Hunde im Tierheim aufgepäppelt Kreis Steinfurt muss 30 verwahrloste Terrier befreien



Osnabrück. Tierbesitzer im Kreis Steinfurt haben 43 verwahrloste Yorkshire-Terrier auf ihrem Grundstück gehalten. Das Veterinäramt schritt ein. 30 der Hunde kamen ins Tierheim.

Unvorstellbarer Gestank empfing die Mitarbeiter des Lengericher Tierheims auf dem Grundstück in Reckenfeld (Kreis Steinfurt). Zwei Tierbesitzer hielten dort 43 Yorkshire-Terrier in Haus und Garten. Die Hunde waren größtenteils nicht stubenrein, ungepflegt und von Ungeziefer befallen. Nicht nur nach Kot und Urin habe es gestunken, berichtet Cornelia Backhaus, Leiterin des Tierheims. „Wenn 43 Hunde auf so engem Raum leben, riecht man auch die Bakterieninfektionen.“ (Weiterlesen: 74 Hunde von Bad Essener Hof gerettet)
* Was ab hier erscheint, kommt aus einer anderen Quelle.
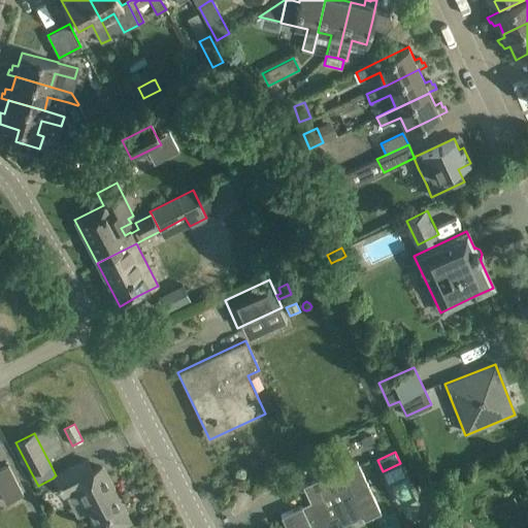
[(68,469),(56,475),(54,476),(54,477),(63,495),(75,489),(95,527),(116,527),(130,521),(101,467),(92,472),(86,460),(68,469)]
Ein Fall von Tierquälerei?

Durch einen Hinweis war das Veterinäramt des Kreises Steinfurt auf die Tierhalter in Reckenfeld aufmerksam geworden. Schnell war klar: Ein Großteil der Tiere konnte dort nicht bleiben. Das Amt bat das Lengericher Tierheim, sich um die Terrier zu kümmern. 30 Tiere nahmen die Mitarbeiter in Lengerich auf. 13 Terrier durften die Reckenfelder Besitzer unter strengen Auflagen behalten.

Eine falsche Entscheidung? Handelte es sich nicht um einen eindeutigen Fall von Tierquälerei? So einfach scheint es nicht zu sein. Denn: „Die Tiere waren gut ernährt. Die Besitzer zeigten sich einsichtig“, sagte eine Kreissprecherin unserer Redaktion.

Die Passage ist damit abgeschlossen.